Leon didn't follow them into the room. He stayed in the hallway, a silent, obsidian guardian, watching as the two men disappeared.
Inside the master suite, the atmosphere was thick and humid, tasting of copper and medicinal sweat.
Isidore was no longer thrashing. He had subsided into a terrifying, shallow rhythm of breathing. His skin was a translucent, angry crimson, and his lips were parched, moving silently as he fought the shadows of his nightmare.
"Ju... Juli... Julian..."
The name left his throat as a jagged, broken rasp. It wasn't a command; it was a plea.

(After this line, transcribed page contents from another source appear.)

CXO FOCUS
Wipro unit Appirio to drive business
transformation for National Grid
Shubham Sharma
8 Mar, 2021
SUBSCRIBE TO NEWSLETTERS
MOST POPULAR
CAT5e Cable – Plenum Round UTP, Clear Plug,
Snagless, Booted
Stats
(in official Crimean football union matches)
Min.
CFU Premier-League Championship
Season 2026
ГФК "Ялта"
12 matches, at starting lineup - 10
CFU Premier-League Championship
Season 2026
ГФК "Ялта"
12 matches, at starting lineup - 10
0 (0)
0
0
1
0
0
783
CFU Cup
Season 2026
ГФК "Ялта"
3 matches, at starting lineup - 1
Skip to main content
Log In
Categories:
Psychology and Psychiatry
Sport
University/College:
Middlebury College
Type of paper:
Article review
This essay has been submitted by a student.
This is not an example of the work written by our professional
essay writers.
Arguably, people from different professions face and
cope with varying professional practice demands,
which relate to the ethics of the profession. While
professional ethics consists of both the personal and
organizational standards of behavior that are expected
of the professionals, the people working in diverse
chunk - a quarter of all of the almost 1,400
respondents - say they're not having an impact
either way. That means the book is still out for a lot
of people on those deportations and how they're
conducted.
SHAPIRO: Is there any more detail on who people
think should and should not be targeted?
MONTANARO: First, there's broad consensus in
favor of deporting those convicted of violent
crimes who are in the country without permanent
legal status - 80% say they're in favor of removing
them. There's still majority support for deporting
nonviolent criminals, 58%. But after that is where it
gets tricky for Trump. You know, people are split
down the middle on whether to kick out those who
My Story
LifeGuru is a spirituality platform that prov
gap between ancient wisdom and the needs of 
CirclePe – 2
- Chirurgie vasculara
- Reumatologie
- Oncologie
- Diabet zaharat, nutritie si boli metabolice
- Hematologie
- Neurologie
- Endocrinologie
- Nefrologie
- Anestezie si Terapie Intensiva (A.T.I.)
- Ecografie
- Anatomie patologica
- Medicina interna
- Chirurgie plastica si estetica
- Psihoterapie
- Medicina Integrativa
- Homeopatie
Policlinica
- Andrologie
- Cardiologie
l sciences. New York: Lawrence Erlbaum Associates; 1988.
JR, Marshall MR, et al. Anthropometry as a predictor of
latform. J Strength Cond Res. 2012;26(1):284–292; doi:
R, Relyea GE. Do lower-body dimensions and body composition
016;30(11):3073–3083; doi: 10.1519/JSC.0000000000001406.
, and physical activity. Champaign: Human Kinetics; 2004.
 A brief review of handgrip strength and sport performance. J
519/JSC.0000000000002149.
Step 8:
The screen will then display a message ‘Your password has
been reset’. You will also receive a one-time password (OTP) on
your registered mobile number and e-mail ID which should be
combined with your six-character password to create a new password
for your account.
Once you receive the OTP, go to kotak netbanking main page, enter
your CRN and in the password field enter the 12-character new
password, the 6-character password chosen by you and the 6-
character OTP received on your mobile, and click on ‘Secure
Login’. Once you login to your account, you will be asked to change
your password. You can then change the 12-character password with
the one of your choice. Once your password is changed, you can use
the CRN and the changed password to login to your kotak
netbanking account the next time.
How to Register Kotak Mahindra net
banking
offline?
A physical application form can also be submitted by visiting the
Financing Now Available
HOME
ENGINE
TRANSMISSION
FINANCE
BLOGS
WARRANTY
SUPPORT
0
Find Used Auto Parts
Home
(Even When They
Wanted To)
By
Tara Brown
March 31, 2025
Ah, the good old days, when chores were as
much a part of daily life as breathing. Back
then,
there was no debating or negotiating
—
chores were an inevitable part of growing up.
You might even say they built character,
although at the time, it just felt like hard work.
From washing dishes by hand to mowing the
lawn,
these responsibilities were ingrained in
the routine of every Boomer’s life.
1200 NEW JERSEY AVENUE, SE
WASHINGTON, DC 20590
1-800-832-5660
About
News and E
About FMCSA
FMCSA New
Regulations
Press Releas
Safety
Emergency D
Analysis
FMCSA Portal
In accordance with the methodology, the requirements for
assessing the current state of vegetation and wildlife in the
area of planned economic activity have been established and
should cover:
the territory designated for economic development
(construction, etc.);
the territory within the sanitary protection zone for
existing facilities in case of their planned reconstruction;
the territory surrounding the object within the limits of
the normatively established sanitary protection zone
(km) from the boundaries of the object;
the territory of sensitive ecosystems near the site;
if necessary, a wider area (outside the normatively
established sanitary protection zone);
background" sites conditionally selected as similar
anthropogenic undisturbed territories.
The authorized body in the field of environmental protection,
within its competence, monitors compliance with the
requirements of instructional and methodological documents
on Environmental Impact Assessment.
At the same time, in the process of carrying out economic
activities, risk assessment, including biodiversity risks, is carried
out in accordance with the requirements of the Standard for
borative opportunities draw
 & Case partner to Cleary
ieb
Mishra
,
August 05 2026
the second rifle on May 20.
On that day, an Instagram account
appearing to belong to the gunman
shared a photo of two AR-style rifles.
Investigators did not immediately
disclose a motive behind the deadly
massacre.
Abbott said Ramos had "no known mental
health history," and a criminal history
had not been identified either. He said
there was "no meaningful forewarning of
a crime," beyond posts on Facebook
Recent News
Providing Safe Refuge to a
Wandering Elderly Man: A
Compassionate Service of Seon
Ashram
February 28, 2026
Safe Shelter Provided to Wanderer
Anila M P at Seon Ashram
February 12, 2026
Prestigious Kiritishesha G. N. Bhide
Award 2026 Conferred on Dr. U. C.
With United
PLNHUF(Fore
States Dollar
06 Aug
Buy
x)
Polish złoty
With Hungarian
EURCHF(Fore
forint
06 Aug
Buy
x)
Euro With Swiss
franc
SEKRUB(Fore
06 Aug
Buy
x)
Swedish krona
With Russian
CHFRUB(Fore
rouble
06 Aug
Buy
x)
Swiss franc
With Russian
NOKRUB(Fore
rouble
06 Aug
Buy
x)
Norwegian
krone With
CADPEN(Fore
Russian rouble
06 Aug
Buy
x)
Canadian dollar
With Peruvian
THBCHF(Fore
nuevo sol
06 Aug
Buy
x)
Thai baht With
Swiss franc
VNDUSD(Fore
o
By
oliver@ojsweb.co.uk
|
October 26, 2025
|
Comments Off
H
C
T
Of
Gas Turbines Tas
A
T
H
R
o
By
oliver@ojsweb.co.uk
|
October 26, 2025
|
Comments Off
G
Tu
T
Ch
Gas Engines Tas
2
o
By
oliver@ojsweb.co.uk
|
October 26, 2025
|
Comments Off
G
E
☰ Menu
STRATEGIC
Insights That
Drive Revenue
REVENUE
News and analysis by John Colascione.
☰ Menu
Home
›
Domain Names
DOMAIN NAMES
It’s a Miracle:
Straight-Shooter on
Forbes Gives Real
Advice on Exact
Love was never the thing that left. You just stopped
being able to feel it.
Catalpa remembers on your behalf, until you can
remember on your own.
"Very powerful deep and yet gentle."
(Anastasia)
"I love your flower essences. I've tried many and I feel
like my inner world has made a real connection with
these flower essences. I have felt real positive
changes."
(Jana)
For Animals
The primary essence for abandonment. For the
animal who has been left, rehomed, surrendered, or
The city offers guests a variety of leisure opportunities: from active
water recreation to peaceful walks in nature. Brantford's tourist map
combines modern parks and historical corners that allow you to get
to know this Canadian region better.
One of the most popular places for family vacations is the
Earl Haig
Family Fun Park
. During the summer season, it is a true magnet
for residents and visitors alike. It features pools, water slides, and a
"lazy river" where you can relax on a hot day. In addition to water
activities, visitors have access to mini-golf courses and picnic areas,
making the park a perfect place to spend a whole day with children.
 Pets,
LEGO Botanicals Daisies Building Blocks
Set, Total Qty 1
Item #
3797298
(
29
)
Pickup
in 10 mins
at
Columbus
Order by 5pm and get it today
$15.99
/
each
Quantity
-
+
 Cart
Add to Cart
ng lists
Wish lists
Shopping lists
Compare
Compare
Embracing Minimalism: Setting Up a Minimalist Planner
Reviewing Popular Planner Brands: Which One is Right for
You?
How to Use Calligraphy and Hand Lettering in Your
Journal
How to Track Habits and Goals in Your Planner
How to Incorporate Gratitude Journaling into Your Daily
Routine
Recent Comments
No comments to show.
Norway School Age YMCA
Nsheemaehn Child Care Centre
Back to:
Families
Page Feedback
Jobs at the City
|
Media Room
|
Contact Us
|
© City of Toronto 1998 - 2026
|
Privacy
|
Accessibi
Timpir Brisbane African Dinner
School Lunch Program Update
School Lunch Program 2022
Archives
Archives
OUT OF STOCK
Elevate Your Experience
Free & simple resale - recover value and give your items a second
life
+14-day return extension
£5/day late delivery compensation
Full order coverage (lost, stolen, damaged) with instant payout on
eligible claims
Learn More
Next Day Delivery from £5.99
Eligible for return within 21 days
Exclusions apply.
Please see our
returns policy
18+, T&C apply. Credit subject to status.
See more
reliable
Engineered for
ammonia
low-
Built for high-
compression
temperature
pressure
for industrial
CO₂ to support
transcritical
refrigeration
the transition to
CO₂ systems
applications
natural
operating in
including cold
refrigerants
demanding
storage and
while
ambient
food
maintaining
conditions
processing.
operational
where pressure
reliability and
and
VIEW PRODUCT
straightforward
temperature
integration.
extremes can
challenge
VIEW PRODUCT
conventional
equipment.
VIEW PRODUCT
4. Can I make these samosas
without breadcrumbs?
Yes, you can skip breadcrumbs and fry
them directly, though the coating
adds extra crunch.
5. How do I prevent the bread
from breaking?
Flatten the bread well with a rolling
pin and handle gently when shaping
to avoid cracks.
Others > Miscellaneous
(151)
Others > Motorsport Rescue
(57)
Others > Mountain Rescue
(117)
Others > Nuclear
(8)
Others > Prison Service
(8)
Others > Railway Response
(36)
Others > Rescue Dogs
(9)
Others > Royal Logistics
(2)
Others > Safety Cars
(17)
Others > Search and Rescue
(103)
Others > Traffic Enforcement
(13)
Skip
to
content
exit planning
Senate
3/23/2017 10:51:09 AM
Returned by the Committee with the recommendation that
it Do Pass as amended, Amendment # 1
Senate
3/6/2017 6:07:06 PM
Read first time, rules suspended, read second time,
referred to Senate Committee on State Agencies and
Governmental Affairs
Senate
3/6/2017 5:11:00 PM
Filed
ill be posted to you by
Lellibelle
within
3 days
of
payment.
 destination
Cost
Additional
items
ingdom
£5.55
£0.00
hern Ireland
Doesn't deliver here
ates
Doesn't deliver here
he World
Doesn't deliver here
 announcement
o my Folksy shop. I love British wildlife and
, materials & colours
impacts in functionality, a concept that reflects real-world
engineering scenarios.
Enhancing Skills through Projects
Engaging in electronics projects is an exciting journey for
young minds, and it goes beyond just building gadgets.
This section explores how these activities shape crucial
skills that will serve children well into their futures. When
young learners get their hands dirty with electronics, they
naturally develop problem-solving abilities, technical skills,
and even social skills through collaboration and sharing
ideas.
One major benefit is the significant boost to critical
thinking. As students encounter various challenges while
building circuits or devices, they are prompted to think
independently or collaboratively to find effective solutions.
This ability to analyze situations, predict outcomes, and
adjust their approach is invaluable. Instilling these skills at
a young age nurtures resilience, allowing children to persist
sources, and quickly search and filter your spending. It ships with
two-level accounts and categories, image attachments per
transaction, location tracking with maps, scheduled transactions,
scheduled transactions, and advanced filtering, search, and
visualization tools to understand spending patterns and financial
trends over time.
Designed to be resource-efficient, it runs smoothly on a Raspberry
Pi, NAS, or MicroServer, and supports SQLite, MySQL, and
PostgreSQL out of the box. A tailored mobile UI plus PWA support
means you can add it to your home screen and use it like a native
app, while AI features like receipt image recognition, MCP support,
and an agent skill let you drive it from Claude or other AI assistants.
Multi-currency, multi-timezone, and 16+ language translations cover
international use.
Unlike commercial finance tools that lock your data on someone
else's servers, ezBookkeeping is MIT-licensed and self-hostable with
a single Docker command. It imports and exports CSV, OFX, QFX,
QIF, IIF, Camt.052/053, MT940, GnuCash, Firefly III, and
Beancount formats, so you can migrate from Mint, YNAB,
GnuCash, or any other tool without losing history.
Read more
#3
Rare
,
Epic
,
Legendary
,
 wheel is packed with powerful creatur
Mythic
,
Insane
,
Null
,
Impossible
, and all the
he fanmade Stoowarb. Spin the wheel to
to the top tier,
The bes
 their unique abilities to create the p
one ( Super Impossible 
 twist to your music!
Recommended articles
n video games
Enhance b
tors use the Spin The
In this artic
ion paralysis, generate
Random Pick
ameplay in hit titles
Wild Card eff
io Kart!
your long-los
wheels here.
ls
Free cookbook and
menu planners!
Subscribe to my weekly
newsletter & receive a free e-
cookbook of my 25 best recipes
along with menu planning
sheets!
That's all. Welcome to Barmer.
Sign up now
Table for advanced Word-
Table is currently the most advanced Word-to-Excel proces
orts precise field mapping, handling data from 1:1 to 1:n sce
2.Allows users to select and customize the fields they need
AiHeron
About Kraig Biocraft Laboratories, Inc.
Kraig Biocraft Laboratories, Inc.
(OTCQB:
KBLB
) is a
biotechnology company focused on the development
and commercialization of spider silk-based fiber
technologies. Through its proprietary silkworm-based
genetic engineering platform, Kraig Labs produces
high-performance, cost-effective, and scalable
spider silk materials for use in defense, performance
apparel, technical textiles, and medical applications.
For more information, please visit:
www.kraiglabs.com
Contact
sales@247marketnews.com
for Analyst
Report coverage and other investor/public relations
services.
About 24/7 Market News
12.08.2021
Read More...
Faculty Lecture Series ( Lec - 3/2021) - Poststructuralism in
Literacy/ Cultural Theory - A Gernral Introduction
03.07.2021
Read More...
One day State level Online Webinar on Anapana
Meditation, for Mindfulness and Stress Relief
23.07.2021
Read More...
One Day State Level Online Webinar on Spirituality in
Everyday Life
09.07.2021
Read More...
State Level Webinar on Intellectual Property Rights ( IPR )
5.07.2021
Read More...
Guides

"I'm here, Mama," Julian whispered, his voice a tiny, anchoring thread in the storm. "Don't worry. I am right here."
With a quiet, heartbreaking grace, the boy crawled across the silk sheets. He didn't care about the high fever or the terrifying whimpers. Julian snuggled into the curve of Isidore's burning shoulder, pressing his cool, small forehead against Isidore's cheek.
Isidore's body seemed to recognize the contact. The frantic thrashing slowed.